Jordan, as a player once told Wizards owner, Abe Pollin “If you can’t make a profit, you should sell your team.” A lot of people think that Jordan’s decision to face down the players and take this “hard-line” stance is because he’s losing money with the Bobcats and doesn’t want to keep dumping money into it, and wants concessions from the players to invest rather than his own money. I disagree. I think I can deduce, from watching the man for most of my life and studying his time as an owner of the Bobcats, that he’s not out to hurt someone else for his own gain. Instead, he’s trying his hardest to keep a system alive that was stunted in his favor before and has only gotten worse from the waning years of his career until today.
I think he also wants to “get, while the gettin’ is good.” If the players aren’t willing to accept a deal now, in order to pull in another $40 million per percentage point, why not go deeper.

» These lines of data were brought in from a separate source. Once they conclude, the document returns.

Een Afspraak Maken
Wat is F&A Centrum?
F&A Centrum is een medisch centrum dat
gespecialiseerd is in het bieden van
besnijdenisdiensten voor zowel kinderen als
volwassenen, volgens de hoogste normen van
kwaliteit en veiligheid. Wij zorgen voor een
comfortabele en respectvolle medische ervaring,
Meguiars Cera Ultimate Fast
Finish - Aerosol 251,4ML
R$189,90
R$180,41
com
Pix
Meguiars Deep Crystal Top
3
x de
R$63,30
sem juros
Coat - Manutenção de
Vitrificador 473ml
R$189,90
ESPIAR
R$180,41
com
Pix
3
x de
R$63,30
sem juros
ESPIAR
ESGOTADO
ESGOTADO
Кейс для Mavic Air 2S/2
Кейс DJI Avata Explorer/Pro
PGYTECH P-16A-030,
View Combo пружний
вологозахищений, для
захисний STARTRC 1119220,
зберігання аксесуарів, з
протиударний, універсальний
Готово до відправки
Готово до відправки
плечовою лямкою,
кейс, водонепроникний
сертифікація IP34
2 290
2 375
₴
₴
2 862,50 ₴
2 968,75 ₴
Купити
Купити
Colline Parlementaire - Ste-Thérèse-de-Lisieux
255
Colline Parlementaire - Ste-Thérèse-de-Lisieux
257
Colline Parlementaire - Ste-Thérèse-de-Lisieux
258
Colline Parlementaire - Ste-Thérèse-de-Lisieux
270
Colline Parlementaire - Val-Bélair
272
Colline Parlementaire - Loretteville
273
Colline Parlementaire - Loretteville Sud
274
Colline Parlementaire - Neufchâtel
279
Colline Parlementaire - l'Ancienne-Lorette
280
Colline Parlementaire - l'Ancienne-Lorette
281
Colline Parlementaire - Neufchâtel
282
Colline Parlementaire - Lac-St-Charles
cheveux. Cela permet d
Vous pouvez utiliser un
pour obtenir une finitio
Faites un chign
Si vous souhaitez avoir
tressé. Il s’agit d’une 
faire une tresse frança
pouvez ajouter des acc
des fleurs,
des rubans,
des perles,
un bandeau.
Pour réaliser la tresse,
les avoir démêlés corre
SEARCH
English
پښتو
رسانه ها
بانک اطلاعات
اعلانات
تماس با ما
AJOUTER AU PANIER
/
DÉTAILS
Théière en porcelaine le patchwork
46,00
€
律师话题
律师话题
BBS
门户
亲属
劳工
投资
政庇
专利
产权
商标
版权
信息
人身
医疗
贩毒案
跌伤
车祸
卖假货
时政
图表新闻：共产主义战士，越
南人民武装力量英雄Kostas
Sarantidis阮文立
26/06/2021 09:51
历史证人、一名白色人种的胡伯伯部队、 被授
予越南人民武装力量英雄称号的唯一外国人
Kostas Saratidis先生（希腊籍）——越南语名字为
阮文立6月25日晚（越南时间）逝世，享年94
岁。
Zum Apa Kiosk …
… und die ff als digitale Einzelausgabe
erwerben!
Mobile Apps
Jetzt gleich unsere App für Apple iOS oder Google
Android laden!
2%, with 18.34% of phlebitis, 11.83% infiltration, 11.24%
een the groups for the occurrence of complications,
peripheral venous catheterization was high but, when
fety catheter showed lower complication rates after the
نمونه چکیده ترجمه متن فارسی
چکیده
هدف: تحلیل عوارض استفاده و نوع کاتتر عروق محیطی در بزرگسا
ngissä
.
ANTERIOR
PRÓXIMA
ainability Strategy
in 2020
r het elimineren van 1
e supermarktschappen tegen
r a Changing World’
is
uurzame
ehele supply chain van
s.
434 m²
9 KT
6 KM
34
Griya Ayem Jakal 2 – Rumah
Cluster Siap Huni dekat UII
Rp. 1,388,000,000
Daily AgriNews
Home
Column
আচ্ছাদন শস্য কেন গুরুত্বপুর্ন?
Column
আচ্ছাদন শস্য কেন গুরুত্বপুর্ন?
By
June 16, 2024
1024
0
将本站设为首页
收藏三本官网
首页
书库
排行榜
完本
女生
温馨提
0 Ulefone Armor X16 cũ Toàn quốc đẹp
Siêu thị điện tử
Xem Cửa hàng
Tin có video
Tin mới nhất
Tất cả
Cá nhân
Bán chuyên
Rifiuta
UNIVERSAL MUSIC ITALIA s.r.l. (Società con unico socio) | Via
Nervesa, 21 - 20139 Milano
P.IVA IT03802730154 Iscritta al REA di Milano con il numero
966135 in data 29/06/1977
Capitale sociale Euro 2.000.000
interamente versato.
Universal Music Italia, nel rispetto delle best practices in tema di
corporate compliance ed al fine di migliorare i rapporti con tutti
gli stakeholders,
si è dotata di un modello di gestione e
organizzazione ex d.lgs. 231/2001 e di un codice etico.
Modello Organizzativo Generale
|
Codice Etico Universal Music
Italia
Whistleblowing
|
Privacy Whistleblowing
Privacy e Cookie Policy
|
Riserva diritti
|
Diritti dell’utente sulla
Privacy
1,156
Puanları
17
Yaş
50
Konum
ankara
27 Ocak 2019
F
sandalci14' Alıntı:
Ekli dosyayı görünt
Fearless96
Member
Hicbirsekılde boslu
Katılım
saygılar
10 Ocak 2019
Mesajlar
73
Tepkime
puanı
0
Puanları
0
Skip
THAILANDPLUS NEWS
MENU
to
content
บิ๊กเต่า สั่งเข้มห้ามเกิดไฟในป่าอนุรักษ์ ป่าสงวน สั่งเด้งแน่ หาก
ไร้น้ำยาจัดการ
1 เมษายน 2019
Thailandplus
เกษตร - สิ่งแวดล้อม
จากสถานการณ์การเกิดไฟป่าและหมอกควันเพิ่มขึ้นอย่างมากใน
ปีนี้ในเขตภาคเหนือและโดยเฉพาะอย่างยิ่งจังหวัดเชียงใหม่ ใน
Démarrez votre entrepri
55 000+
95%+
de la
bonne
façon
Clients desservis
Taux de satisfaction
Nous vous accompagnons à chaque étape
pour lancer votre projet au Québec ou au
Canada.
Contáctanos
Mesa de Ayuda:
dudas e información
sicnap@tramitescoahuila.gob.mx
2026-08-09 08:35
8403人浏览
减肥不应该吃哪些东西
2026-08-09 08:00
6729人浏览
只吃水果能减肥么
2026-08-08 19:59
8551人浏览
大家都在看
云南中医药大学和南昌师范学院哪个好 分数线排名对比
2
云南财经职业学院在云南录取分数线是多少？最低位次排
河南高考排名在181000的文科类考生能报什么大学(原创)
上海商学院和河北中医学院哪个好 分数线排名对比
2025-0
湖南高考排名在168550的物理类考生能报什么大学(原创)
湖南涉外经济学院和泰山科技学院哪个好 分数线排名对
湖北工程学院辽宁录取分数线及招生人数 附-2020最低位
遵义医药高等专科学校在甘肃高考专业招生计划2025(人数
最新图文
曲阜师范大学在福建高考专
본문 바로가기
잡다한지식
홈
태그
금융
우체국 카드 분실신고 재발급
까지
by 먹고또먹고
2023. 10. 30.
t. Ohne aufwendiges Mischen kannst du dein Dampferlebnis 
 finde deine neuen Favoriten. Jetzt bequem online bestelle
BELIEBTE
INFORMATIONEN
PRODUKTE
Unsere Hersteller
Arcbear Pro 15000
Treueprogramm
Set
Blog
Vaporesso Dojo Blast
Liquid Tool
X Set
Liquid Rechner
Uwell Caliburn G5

It’s sort of like what he did to the Bobcats last season. Yeah you could make the playoffs with Gerald Wallace and Stephen Jackson. But you could just make the playoffs, and that kinda sucks. Getting bounced in the first round of the whole deal only gets you 2 extra games at home and a slight bump in your percieved status as a franchise. It hurts the team in the long run, ensuring a higher draft pick and raising the profile of the players who “got you there” thus making their price tag go up. Instead, like Jack Donaghy told Liz Lemon: “Lemon, let me tell you a little story. It was 1994, and I was ice climbing when I fell into a crevasse and hurt my leg. There was only one way out, so fighting every natural instinct I have, I did the thing I hated the most. I climbed down into the darkness. And when I came back to camp, I went to the person who cut my line and said, “Connie Chung, you saved my life.”
That’s what I would do if I were an owner that was at a distinct disadvantage in the grand scheme. I’d go deeper into the crevasse. I’d weaken the players, because they might think they’re losing 10% of their BRI, but in the context of their careers, a half a season is 10% of an individual player’s career, a full season, 20%. That’s why the owners will win no matter what.
Just for discussion’s sake, let’s say it’s all proselytizing. Let’s just be really damn cynical about the whole deal and say that, yes, as Beck puts forth himself, the whole thing is a rouse to get the other side to cave. The story on Thursday and Friday about conference calls among all-star players and an anti-trust lawyer about decertification was what precipitated the owners to come up with this story. Now, they’re bringing in Paul Allen. I’d be intimidated if the 23rd richest dude in America and the Greatest Basketball Player ever walked into the room and the word was they weren’t really willing to take the 50/50 deal that had been the previous offer, they wanted you to get 47% and they were willing to let it roll on into the winter before they let you sniff their facilities. I’d take whatever the next offer was before that possible faction behind me was about to decertify.
Legit or not, meaningful or not, Michael Jordan is now involved. He’s there, he’s in the room, he’s arguing for the owners’ side. Hard-line, which I would assume about anyone in a negotiation would be to an extent, is something I would have hoped to see and hear about back in the summer, not on the night the Bobcats were supposed to be playing the Grizzlies.